:: SOURCE INFORMATION
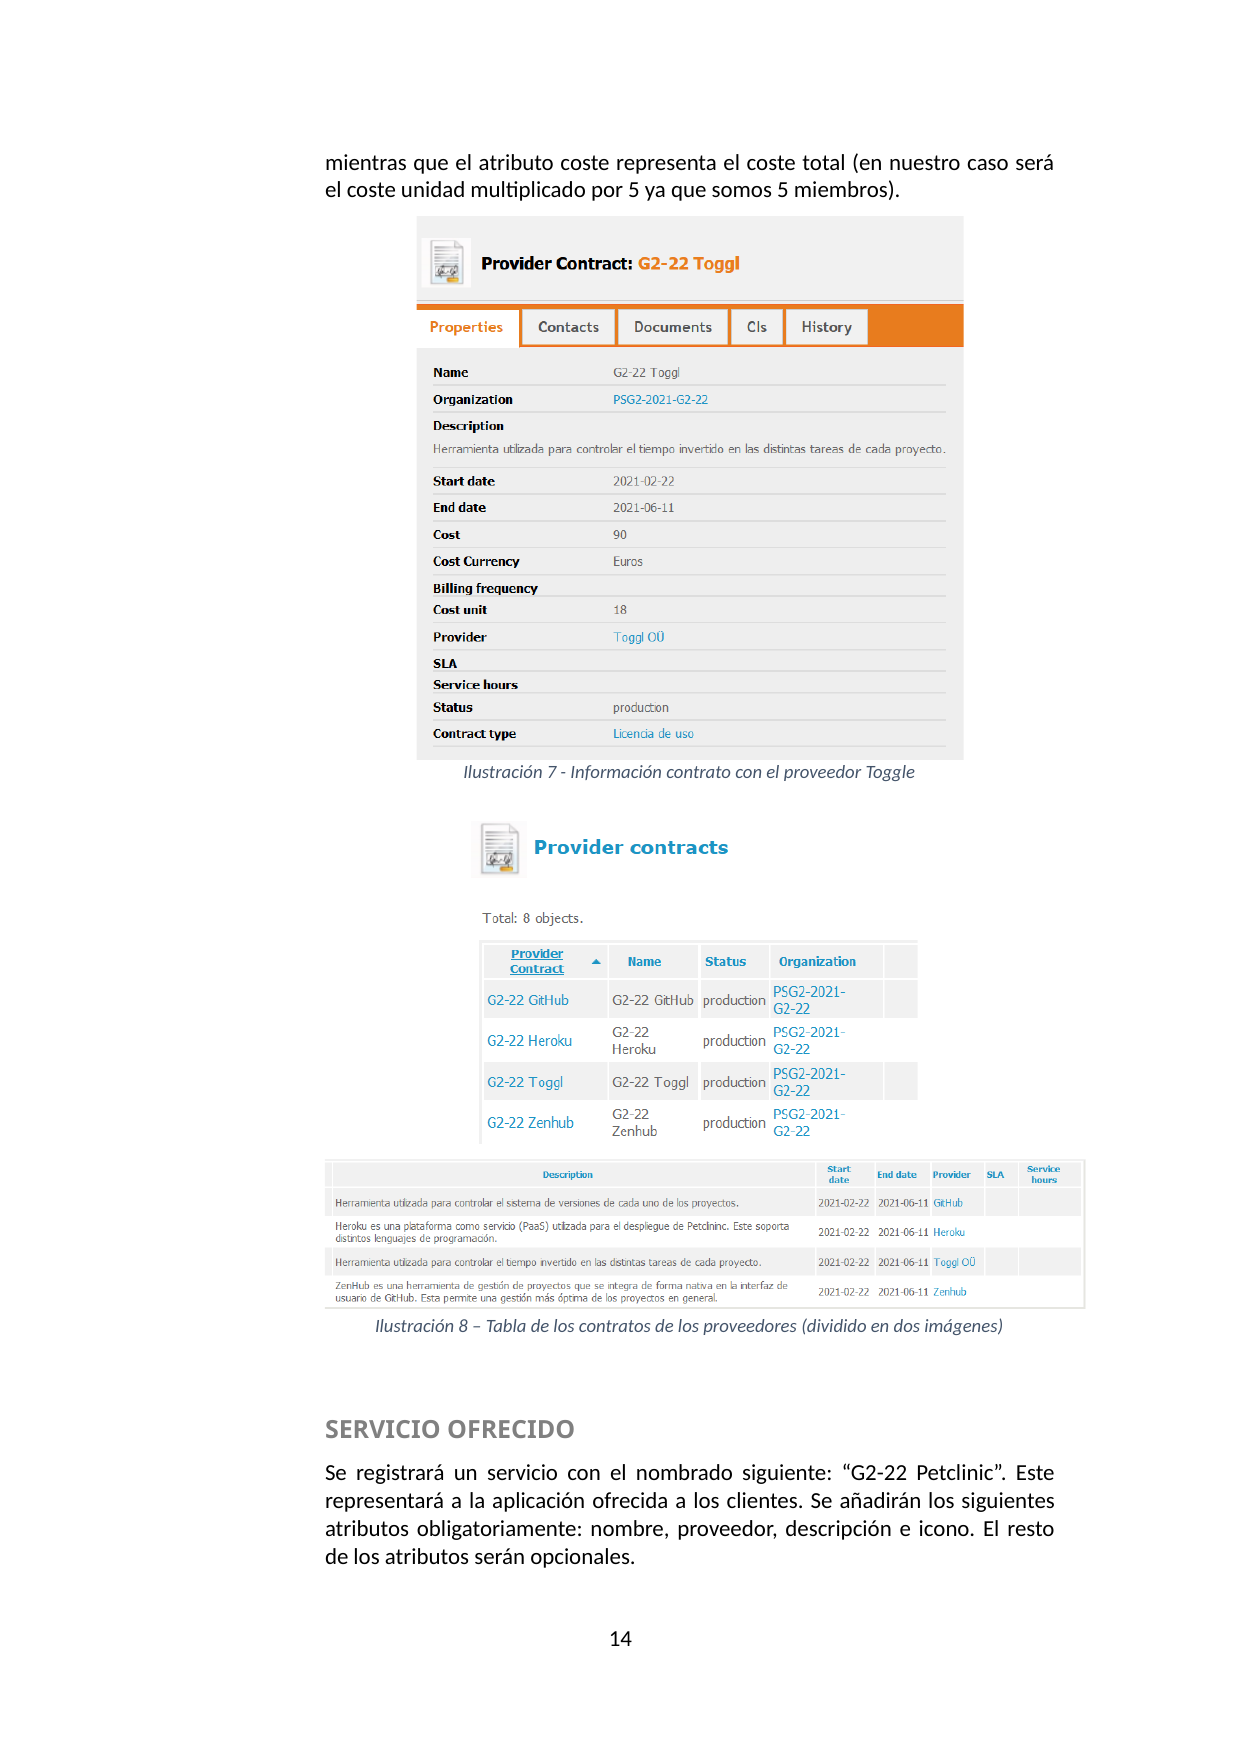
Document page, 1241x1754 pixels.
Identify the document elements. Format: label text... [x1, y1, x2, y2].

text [325, 148, 1056, 204]
text Ilustración 7 - Información contrato con el proveedor Toggle [258, 760, 1056, 783]
text Ilustración 8 – Tabla de los contratos de los proveedores (dividido en dos imágenes) [258, 1314, 1056, 1337]
subtitle Servicio ofrecido [258, 1411, 1056, 1445]
picture [462, 803, 918, 1144]
picture [324, 1156, 1094, 1315]
picture [416, 216, 964, 760]
text Se registrará un servicio con el nombrado siguiente: “G2-22 Petclinic”. Este representará a la aplicación ofrecida a los clientes. Se añadirán los siguientes atributos obligatoriamente: nombre, proveedor, descripción e icono. El resto de los atributos serán opcionales. [325, 1458, 1056, 1570]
::::
EXERCISE DIRECTIONS — Pictures excluded, repeat the records exactly from their opening line through the line containing "Identify the document".

SOLUTION FOR THIS EXERCISE —
Document page, 1241x1754 pixels.
Identify the document elements. Format: label text... [x1, y1, x2, y2].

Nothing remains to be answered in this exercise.